Renault prépare une gamme qui ira au-delà de la version fourgon. En 2027, des versions châssis cabine et cabine double arriveront également, ainsi que différentes configurations réalisées par des entreprises spécialisées. Cela permettra d’adapter le Trafic aux tâches de livraison, au transport de marchandises, à la réfrigération, aux services urbains et à d’autres applications professionnelles.

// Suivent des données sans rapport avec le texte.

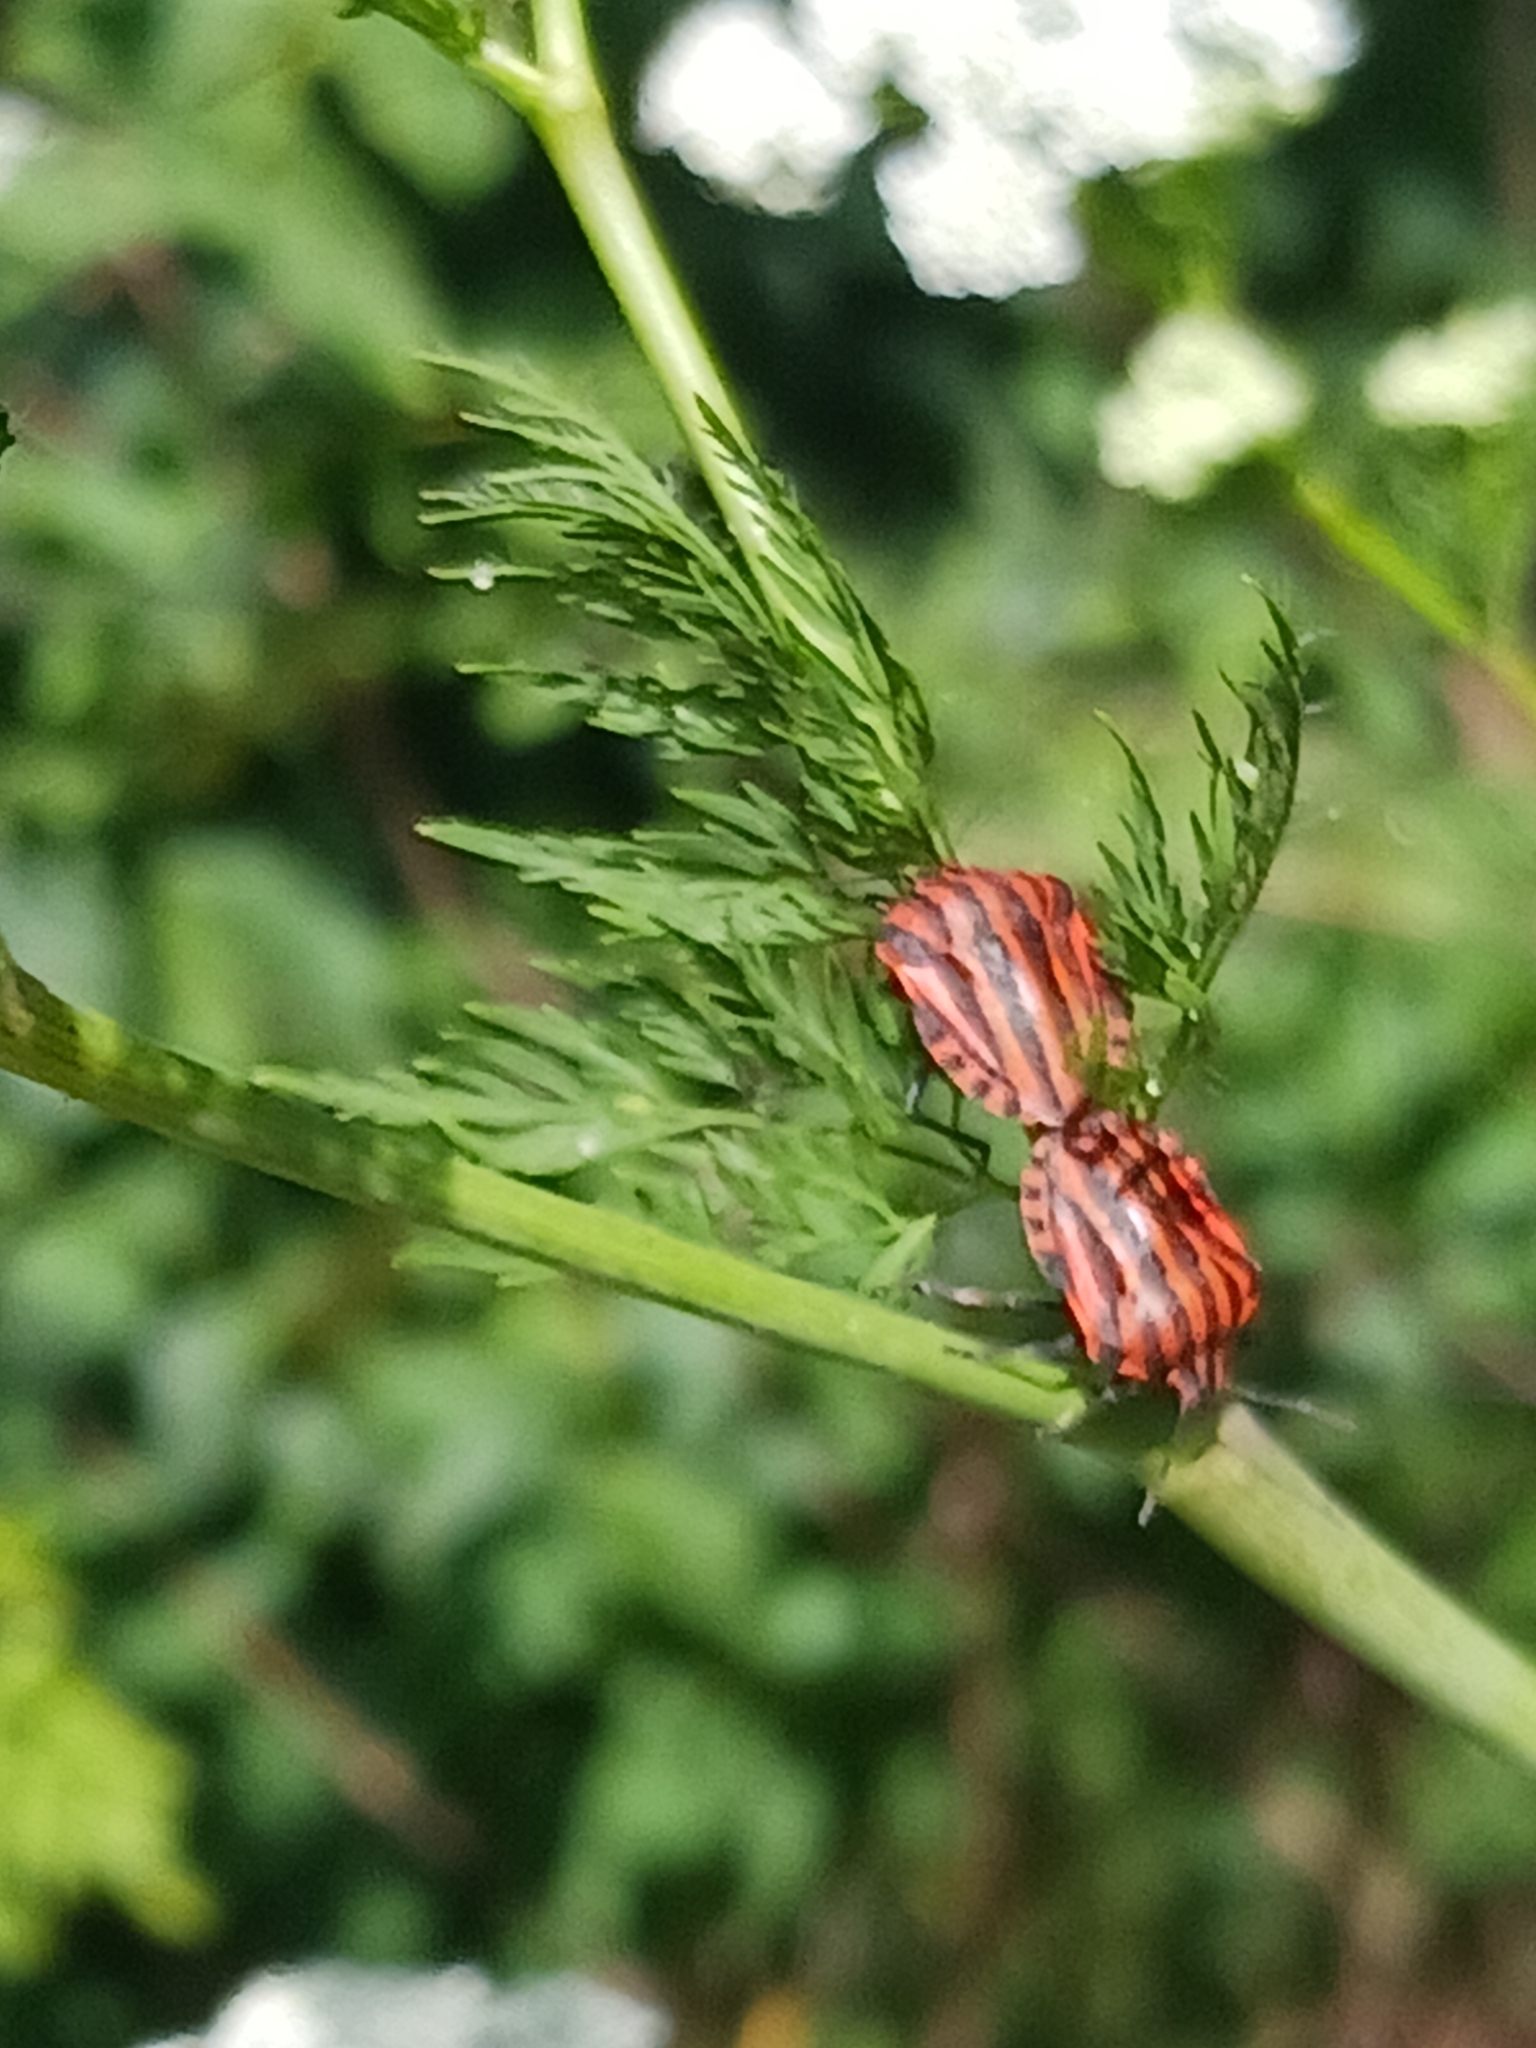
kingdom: Animalia
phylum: Arthropoda
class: Insecta
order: Hemiptera
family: Pentatomidae
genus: Graphosoma
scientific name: Graphosoma italicum
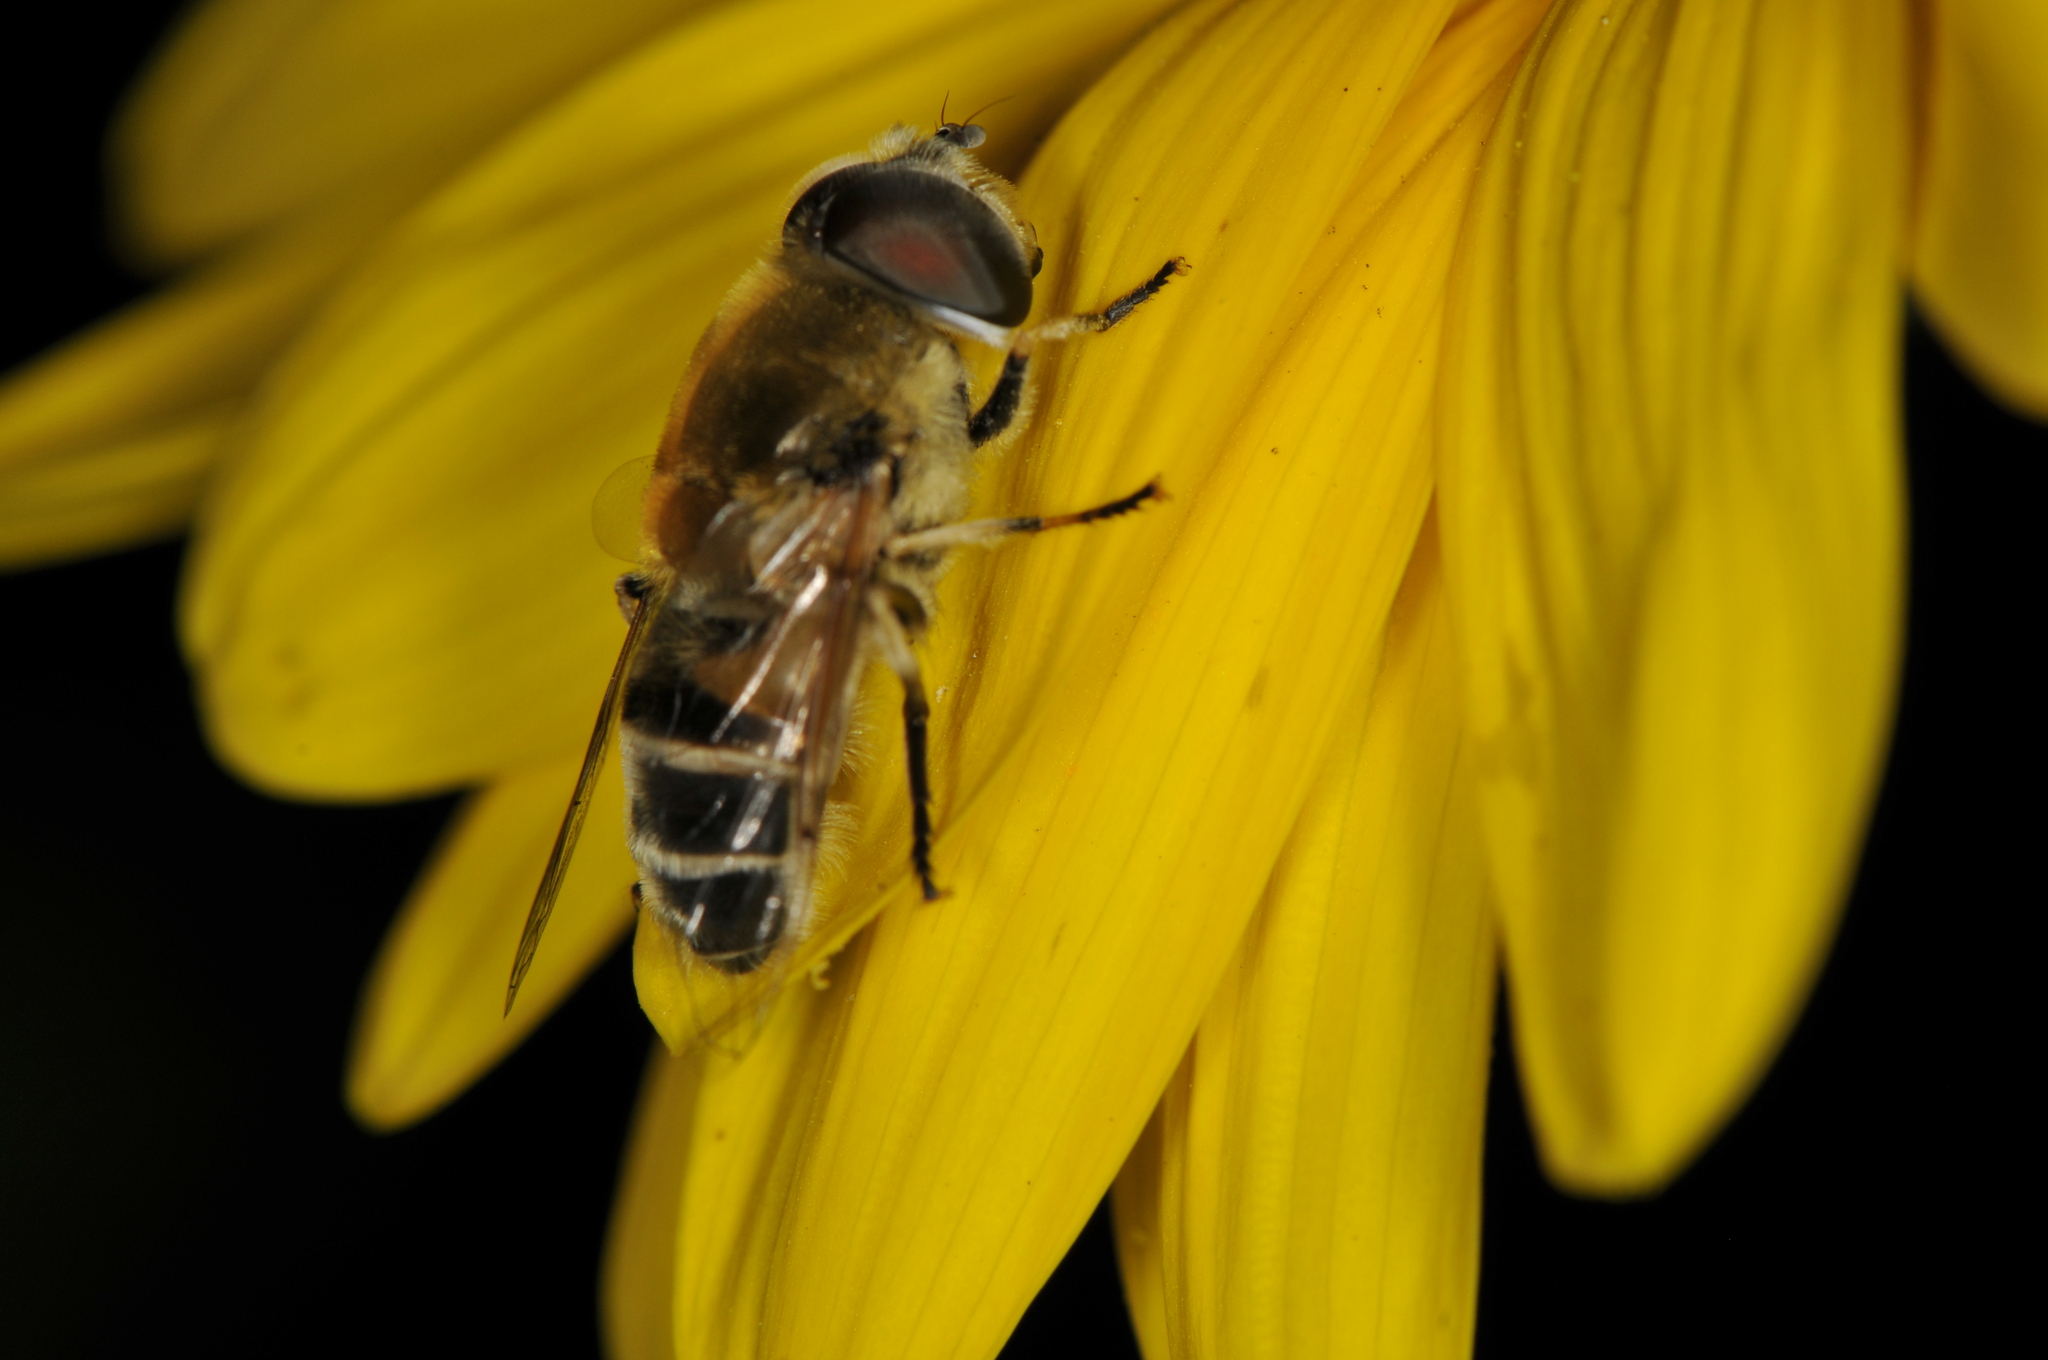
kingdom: Animalia
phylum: Arthropoda
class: Insecta
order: Diptera
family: Syrphidae
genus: Eristalis
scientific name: Eristalis stipator
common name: Yellow-shouldered drone fly
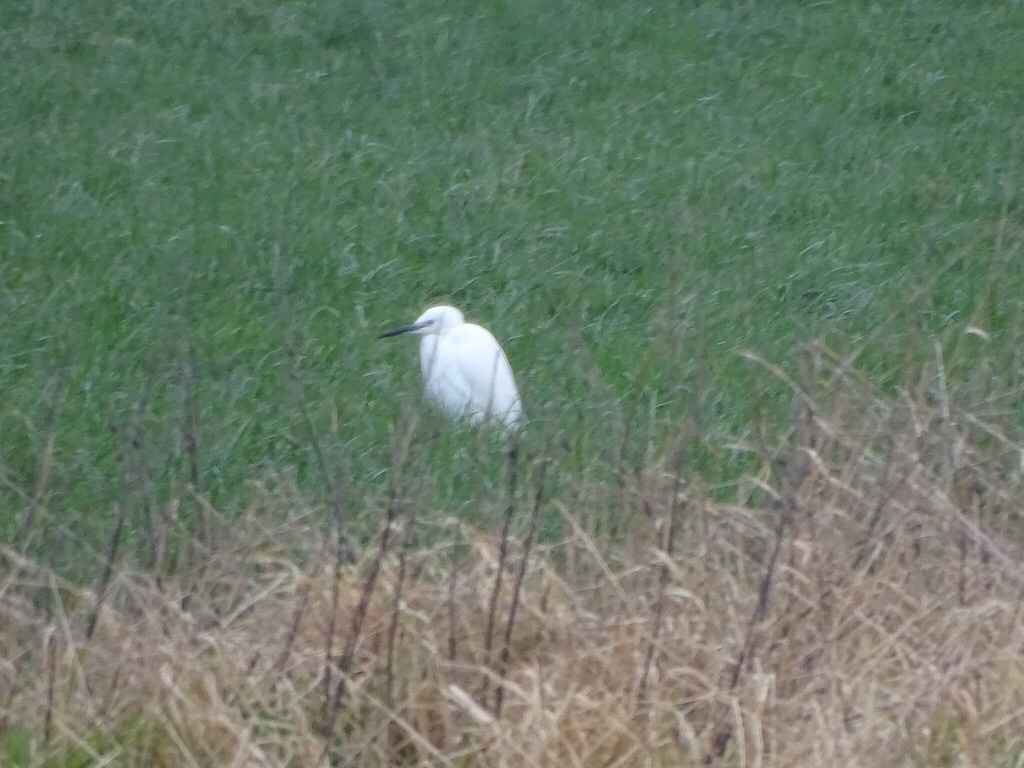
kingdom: Animalia
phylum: Chordata
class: Aves
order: Pelecaniformes
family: Ardeidae
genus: Egretta
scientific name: Egretta garzetta
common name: Little egret
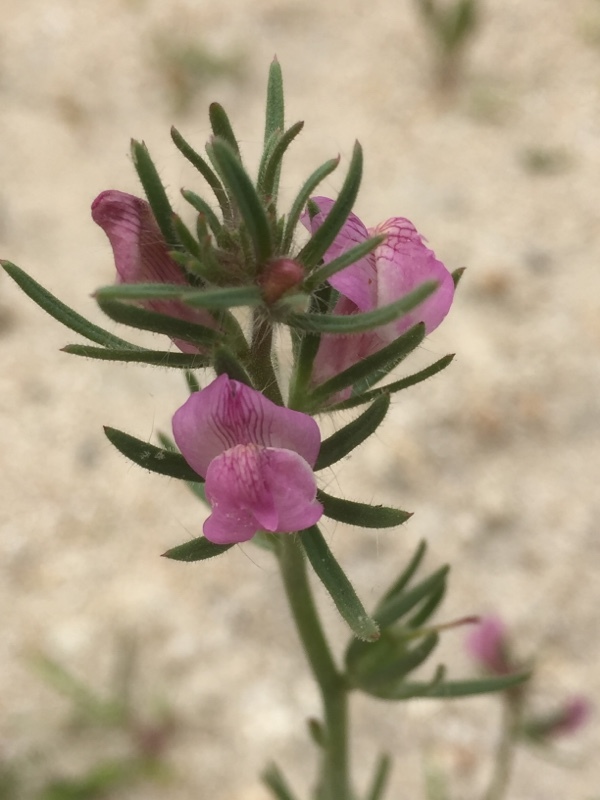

Il est déjà clair que la nouvelle Trafic électrique arrive avec une proposition bien plus ambitieuse que celle de simplement remplacer un moteur diesel par un électrique. Les 800 volts, la batterie de 81 kWh, les près de 690 km annoncés en conditions urbaines ainsi que la nouvelle architecture électronique font de la Trafic l’un des modèles les plus intéressants du segment des fourgonnettes électriques. Il reste maintenant à voir dans quelle mesure ces chiffres seront maintenus une fois l’homologation WLTP obtenue, et surtout lorsque le véhicule commencera à être utilisé par des entreprises et des professionnels.